You also have a problem if the floor is not level. That can be tested with a carpenter's level or a rubber ball. Placed on the floor, the ball should stay in one spot, not start rolling, picking up speed as it heads for the corner.

If you know how a floor is put together you can understand both how it can sag or tilt and how you can solve the problem. Take a flashlight to the basement. Look up. You will see that the flooring is supported by joists, that are 2x8-inch wooden planks.

Each end of a joist rests on a sill plate. In old houses a sill plate is a large beam. The plate rests on the foundation wall. Heavy wooden beams called girders are used to support the joists. The girders also rest on the foundation wall and are sometimes supported by posts.

Additional strength is given to a floor by the way the material is laid on the joists. The subflooring, made of rough planks in old houses, and plywood or chipboard in new houses, is laid at right angles to the joists.

The finish flooring is laid at right angles to the subflooring. In new houses, carpeting is often laid directly on the subflooring. This sandwich of layers reinforces itself and makes the whole floor stronger.

Problems occur when any part of this framework is weakened. A floor may sag because the girder is not properly supporting the joists or because there is no girder. Installing a girder is a job that should be done by a contractor.

It is possible for the homeowner to substitute by putting a 4x4-inch beam under the joists where they sag. This makeshift girder is then held in place by jack posts, metal posts with an adjustable metal cyclinder, that work like the jack of a car.

Jackposts can also be used to support a girder that is not doing its job or to supplement posts that are already in place. In any case, the jack posts must be anchored to a concrete footing at least four inches thick.
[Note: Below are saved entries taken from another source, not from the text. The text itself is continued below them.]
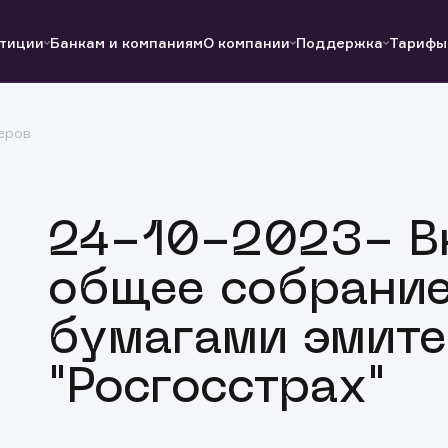
тиции
Банкам и компаниям
О компании
Поддержка
Тарифы
еров
Полезные ссылки
Полезные ссылки
Документы
Документы
QUIK
Вопросы и ответы
Реквизиты
24-10-2023- В
общее собрание
бумагами эмите
"Росгосстрах"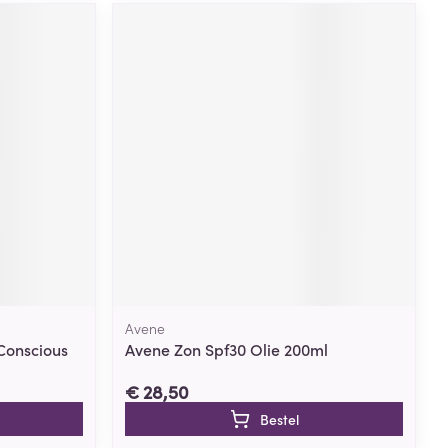
Avene
 Conscious
Avene Zon Spf30 Olie 200ml
€ 28,50
Bestel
If the basement floor is dirt, dig a hole one foot deept and one foot square and fill it with concrete. Set the jack post in the wet concrete. When the posts are-in place raise the jack very slowly, no more than an inch every three days. This allows the house to compensate for the movement and prevents plaster walls from cracking.

If the floor bounces, rather than sags, then the joists need to be strengthened. Plumbers and electricans are a common cause of weak joists. They drill holes and cut out parts of a joist to run cables, wires, or pipes. Each time part of the plank is removed, the wood becomes weaker.